── EXERCISE DATA

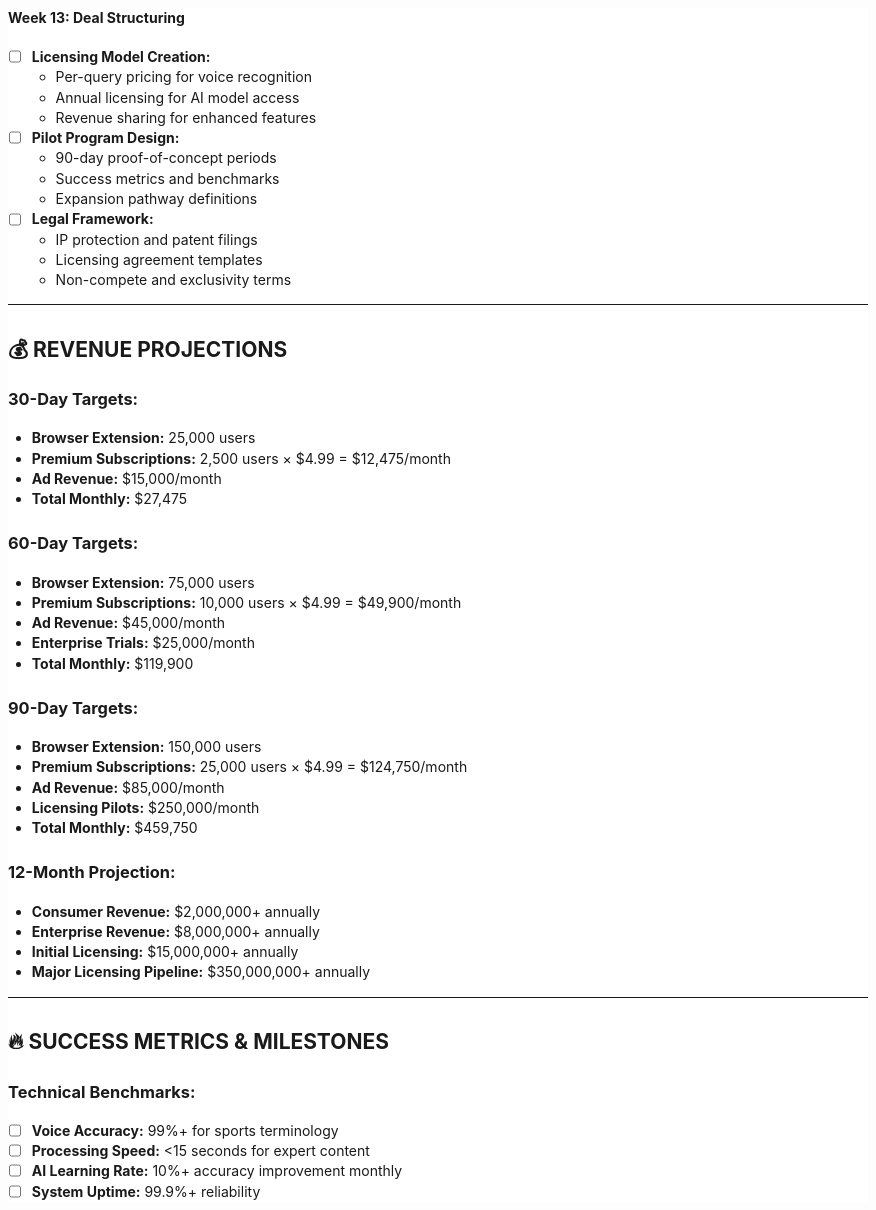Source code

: #### **Week 13: Deal Structuring**
- [ ] **Licensing Model Creation:**
  - Per-query pricing for voice recognition
  - Annual licensing for AI model access
  - Revenue sharing for enhanced features
- [ ] **Pilot Program Design:**
  - 90-day proof-of-concept periods
  - Success metrics and benchmarks
  - Expansion pathway definitions
- [ ] **Legal Framework:**
  - IP protection and patent filings
  - Licensing agreement templates
  - Non-compete and exclusivity terms

---

## **💰 REVENUE PROJECTIONS**

### **30-Day Targets:**
- **Browser Extension:** 25,000 users
- **Premium Subscriptions:** 2,500 users × $4.99 = $12,475/month
- **Ad Revenue:** $15,000/month
- **Total Monthly:** $27,475

### **60-Day Targets:**
- **Browser Extension:** 75,000 users  
- **Premium Subscriptions:** 10,000 users × $4.99 = $49,900/month
- **Ad Revenue:** $45,000/month
- **Enterprise Trials:** $25,000/month
- **Total Monthly:** $119,900

### **90-Day Targets:**
- **Browser Extension:** 150,000 users
- **Premium Subscriptions:** 25,000 users × $4.99 = $124,750/month
- **Ad Revenue:** $85,000/month
- **Licensing Pilots:** $250,000/month
- **Total Monthly:** $459,750

### **12-Month Projection:**
- **Consumer Revenue:** $2,000,000+ annually
- **Enterprise Revenue:** $8,000,000+ annually
- **Initial Licensing:** $15,000,000+ annually
- **Major Licensing Pipeline:** $350,000,000+ annually

---

## **🔥 SUCCESS METRICS & MILESTONES**

### **Technical Benchmarks:**
- [ ] **Voice Accuracy:** 99%+ for sports terminology
- [ ] **Processing Speed:** <15 seconds for expert content
- [ ] **AI Learning Rate:** 10%+ accuracy improvement monthly
- [ ] **System Uptime:** 99.9%+ reliability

────

→ WHAT YOU ARE ASKED TO DO:
Write every line above again exactly, but leave the pictures out.

→ RESPONSE TO THIS TASK:
Source code

: #### **Week 13: Deal Structuring**
- [ ] **Licensing Model Creation:**
  - Per-query pricing for voice recognition
  - Annual licensing for AI model access
  - Revenue sharing for enhanced features
- [ ] **Pilot Program Design:**
  - 90-day proof-of-concept periods
  - Success metrics and benchmarks
  - Expansion pathway definitions
- [ ] **Legal Framework:**
  - IP protection and patent filings
  - Licensing agreement templates
  - Non-compete and exclusivity terms

---

## **💰 REVENUE PROJECTIONS**

### **30-Day Targets:**
- **Browser Extension:** 25,000 users
- **Premium Subscriptions:** 2,500 users × $4.99 = $12,475/month
- **Ad Revenue:** $15,000/month
- **Total Monthly:** $27,475

### **60-Day Targets:**
- **Browser Extension:** 75,000 users  
- **Premium Subscriptions:** 10,000 users × $4.99 = $49,900/month
- **Ad Revenue:** $45,000/month
- **Enterprise Trials:** $25,000/month
- **Total Monthly:** $119,900

### **90-Day Targets:**
- **Browser Extension:** 150,000 users
- **Premium Subscriptions:** 25,000 users × $4.99 = $124,750/month
- **Ad Revenue:** $85,000/month
- **Licensing Pilots:** $250,000/month
- **Total Monthly:** $459,750

### **12-Month Projection:**
- **Consumer Revenue:** $2,000,000+ annually
- **Enterprise Revenue:** $8,000,000+ annually
- **Initial Licensing:** $15,000,000+ annually
- **Major Licensing Pipeline:** $350,000,000+ annually

---

## **🔥 SUCCESS METRICS & MILESTONES**

### **Technical Benchmarks:**
- [ ] **Voice Accuracy:** 99%+ for sports terminology
- [ ] **Processing Speed:** <15 seconds for expert content
- [ ] **AI Learning Rate:** 10%+ accuracy improvement monthly
- [ ] **System Uptime:** 99.9%+ reliability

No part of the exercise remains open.